### SELECTION

Kostya Tszyu vs. Ricky Hatton
- Date: 4 June 2005
- Venue: Manchester Arena, Manchester, UK
- Title(s) on the line: IBF and The Ring junior welterweight titles

Tale of the tape
- Boxer: Kostya Tszyu / Ricky Hatton
- Nickname: Thunder From Down Under / The Hitman
- Hometown: Serov, Ural, Russia / Stockport, Manchester, UK
- Pre-fight record: 31–1 (25 KO) / 38–0 (28 KO)
- Age: 35 years, 8 months / 26 years, 7 months
- Height: 5 ft 7 in (170 cm) / 5 ft 6 in (168 cm)
- Weight: 140 lb (64 kg) / 139+3⁄4 lb (63 kg)
- Style: Orthodox / Orthodox
- Recognition: IBF and The Ring Junior Welterweight Champion The Ring No. 3 ranked pound-for-pound fighter / IBF No. 1 Ranked Junior Welterweight WBA No. 2 Ranked Junior Welterweight WBU junior welterweight champion

Result
- Hatton wins via 11th-round RTD

= Kostya Tszyu vs. Ricky Hatton =

Boxing competition

Kostya Tszyu vs. Ricky Hatton, was a professional boxing match contested on 4 June 2005 for the IBF and The Ring junior welterweight championship. The 22,000 who attended the bout at the Manchester Arena witnessed one of the biggest upsets in British Boxing History.

== Build-up ==
Kostya Tszyu was an established force amongst the top pound-for-pound fighters in the world and had been the first man to unify the light welterweight division in 30 years. At 35 years old he had been the champion for more than a decade and was considered a national hero in Australia. His only other defeat was in 1997 to Vince Phillips and was named the Ring Magazine upset of the year.

Ricky Hatton at the time, held the minor WBU light welterweight belt, having knocked out Tony Pep and was coming into the fight off stoppage wins against Michael Stewart and Ray Oliveira. He was the underdog for the fight, known mostly in Britain as a young crowd favourite.

The fight was staged at 11pm local time to accommodate the American TV company Showtime and that it would on prime time in America. The referee was Dave Parris.

######
### SUPPLIED RECORDS

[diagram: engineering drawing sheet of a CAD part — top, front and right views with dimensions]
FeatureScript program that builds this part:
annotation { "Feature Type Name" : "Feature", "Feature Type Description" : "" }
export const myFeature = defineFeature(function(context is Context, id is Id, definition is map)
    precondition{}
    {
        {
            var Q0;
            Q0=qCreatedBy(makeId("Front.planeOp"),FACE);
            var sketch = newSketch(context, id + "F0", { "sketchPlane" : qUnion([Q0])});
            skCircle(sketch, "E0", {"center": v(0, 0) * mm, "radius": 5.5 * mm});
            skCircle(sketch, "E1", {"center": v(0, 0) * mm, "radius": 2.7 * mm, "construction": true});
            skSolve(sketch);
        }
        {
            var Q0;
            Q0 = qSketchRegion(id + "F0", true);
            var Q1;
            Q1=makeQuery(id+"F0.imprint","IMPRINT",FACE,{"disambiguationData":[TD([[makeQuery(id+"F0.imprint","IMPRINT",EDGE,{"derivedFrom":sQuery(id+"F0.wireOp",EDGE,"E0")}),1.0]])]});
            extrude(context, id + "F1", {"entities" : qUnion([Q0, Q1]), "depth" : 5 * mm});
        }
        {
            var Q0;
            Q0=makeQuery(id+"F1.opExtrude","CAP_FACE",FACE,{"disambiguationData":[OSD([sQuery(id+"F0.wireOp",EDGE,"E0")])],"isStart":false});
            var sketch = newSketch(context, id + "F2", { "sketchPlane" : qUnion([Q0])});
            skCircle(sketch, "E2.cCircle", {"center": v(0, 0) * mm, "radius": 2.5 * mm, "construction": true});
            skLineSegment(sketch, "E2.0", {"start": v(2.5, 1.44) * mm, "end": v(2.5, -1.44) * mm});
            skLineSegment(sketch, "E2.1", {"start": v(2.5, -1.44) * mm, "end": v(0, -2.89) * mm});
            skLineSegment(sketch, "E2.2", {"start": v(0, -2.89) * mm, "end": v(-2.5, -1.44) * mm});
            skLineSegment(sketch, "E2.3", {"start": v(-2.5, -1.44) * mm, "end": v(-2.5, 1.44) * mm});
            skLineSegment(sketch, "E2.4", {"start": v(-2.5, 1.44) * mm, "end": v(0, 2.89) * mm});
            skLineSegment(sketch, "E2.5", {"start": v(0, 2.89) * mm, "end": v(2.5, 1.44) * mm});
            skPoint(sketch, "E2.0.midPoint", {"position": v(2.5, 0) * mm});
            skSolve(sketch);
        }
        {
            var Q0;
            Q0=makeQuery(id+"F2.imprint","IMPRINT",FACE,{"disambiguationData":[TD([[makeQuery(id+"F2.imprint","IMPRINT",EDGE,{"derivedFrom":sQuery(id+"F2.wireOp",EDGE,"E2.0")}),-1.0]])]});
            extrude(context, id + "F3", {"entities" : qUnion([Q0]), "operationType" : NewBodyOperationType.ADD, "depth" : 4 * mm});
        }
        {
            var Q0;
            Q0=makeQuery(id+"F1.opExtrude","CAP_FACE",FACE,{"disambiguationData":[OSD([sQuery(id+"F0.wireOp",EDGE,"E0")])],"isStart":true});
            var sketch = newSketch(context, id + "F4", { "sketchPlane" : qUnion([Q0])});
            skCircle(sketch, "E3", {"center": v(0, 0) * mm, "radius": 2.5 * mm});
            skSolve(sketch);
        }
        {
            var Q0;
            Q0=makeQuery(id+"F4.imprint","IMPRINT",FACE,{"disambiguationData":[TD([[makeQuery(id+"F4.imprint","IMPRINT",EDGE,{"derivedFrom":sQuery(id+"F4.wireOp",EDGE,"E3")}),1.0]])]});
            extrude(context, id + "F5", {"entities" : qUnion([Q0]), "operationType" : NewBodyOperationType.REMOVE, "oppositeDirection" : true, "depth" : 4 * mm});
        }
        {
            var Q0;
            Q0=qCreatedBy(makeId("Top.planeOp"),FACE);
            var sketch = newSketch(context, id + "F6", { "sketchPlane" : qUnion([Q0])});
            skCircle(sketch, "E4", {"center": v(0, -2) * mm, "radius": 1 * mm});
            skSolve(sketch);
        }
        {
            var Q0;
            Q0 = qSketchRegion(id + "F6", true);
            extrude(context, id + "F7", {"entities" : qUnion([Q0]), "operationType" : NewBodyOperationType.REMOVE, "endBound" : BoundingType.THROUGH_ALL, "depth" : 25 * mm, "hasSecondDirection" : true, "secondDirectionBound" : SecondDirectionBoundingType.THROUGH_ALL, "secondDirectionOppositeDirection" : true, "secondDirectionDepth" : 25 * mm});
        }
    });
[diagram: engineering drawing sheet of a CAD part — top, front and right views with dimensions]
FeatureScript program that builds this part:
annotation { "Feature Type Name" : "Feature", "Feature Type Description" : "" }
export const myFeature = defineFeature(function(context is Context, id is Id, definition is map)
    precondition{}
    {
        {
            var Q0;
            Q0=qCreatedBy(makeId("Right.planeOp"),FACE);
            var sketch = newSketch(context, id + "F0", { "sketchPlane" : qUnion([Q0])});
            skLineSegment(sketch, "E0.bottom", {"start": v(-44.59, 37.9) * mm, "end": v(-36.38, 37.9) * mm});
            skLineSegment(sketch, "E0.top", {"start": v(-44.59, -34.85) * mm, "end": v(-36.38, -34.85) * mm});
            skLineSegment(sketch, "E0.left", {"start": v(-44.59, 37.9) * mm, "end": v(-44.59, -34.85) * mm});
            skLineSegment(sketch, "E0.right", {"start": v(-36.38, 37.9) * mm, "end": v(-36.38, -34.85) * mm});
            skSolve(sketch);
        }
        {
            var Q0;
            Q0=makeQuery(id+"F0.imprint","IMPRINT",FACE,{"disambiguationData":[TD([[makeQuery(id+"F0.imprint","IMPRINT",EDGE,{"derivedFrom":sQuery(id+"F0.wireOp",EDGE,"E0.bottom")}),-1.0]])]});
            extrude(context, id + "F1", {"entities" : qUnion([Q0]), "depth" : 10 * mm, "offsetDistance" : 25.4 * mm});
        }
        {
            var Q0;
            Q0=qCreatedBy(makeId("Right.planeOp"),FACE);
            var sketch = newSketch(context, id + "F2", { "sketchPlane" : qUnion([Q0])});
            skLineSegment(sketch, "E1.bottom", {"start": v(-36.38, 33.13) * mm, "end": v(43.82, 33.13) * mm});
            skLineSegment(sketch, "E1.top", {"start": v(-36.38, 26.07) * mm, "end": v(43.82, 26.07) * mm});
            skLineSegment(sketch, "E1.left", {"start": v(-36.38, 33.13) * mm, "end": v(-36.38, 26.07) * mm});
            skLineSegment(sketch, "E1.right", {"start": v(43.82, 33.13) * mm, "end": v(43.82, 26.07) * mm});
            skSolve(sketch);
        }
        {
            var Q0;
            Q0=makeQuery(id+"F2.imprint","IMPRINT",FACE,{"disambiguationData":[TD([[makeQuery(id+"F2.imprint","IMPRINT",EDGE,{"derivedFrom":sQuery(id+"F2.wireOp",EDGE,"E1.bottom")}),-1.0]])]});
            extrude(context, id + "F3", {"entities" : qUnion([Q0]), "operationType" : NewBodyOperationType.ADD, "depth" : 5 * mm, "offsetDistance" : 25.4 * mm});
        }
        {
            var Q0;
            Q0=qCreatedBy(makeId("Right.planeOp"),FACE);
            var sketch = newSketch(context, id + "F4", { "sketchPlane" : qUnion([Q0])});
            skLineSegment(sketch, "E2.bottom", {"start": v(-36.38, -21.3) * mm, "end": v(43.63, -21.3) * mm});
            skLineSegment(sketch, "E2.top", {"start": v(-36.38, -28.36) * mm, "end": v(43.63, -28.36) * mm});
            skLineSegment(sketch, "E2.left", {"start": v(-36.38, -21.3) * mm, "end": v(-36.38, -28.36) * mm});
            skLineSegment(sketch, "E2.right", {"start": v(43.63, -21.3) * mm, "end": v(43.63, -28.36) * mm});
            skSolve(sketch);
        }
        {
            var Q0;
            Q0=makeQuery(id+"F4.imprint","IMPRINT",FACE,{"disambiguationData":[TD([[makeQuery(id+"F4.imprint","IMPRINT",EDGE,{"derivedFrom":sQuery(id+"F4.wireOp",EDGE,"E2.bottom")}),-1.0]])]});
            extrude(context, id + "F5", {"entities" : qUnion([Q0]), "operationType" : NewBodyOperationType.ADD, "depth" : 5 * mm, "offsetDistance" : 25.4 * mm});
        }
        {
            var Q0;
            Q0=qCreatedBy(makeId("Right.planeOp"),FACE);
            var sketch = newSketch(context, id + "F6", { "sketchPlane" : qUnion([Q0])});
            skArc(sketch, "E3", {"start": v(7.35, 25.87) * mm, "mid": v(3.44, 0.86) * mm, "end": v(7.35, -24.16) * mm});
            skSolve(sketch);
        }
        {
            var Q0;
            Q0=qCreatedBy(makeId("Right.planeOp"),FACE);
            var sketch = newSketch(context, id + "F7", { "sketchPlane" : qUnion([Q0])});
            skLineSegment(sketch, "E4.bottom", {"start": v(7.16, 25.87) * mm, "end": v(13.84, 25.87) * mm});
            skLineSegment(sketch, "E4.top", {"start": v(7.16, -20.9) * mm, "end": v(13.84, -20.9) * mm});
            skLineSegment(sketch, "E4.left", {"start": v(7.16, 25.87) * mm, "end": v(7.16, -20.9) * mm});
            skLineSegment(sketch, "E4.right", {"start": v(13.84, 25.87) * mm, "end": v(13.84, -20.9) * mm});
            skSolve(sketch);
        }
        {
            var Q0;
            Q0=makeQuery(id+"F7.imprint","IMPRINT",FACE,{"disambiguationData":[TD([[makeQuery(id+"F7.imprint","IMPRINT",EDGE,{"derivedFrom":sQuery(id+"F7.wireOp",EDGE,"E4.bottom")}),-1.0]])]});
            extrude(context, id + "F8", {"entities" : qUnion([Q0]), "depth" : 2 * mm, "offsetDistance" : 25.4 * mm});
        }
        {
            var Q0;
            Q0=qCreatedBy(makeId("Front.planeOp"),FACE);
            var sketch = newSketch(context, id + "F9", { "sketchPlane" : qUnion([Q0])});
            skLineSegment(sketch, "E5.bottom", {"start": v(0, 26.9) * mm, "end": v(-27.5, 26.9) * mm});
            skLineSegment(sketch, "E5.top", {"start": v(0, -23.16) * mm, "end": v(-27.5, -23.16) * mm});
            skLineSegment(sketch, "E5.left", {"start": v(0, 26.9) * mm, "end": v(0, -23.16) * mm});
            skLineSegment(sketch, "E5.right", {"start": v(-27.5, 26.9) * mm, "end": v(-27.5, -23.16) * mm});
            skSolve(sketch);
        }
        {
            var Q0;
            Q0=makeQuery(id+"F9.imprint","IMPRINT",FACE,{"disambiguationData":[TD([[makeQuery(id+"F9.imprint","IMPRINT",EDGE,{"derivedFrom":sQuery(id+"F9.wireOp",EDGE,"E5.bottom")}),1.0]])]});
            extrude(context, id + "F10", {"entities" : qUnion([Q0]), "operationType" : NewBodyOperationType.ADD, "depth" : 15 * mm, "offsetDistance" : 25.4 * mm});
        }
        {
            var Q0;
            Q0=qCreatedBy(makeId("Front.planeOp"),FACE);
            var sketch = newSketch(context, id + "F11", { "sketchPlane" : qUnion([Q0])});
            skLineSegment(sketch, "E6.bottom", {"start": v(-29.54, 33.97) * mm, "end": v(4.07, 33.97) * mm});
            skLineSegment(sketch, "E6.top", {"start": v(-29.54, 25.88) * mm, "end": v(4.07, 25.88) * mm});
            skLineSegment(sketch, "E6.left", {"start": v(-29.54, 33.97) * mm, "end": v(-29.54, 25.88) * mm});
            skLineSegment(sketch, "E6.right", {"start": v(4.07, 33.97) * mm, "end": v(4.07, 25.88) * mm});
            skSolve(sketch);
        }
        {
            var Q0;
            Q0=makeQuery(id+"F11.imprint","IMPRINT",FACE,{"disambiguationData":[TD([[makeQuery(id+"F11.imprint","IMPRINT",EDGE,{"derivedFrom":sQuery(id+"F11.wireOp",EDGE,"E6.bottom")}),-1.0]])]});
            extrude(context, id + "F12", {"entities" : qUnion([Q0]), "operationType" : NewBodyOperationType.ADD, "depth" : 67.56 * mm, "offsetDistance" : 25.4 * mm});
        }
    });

######

◆ **WHAT THE EXERCISE ASKS**
Answer these questions about the Tszyu–Hatton fight text:
1. How many people attended the bout at the Manchester Arena?
2. Who defeated Kostya Tszyu in 1997?
3. Who was the referee?

◆ **ANSWER BELOW**
1. 22,000
2. Vince Phillips
3. Dave Parris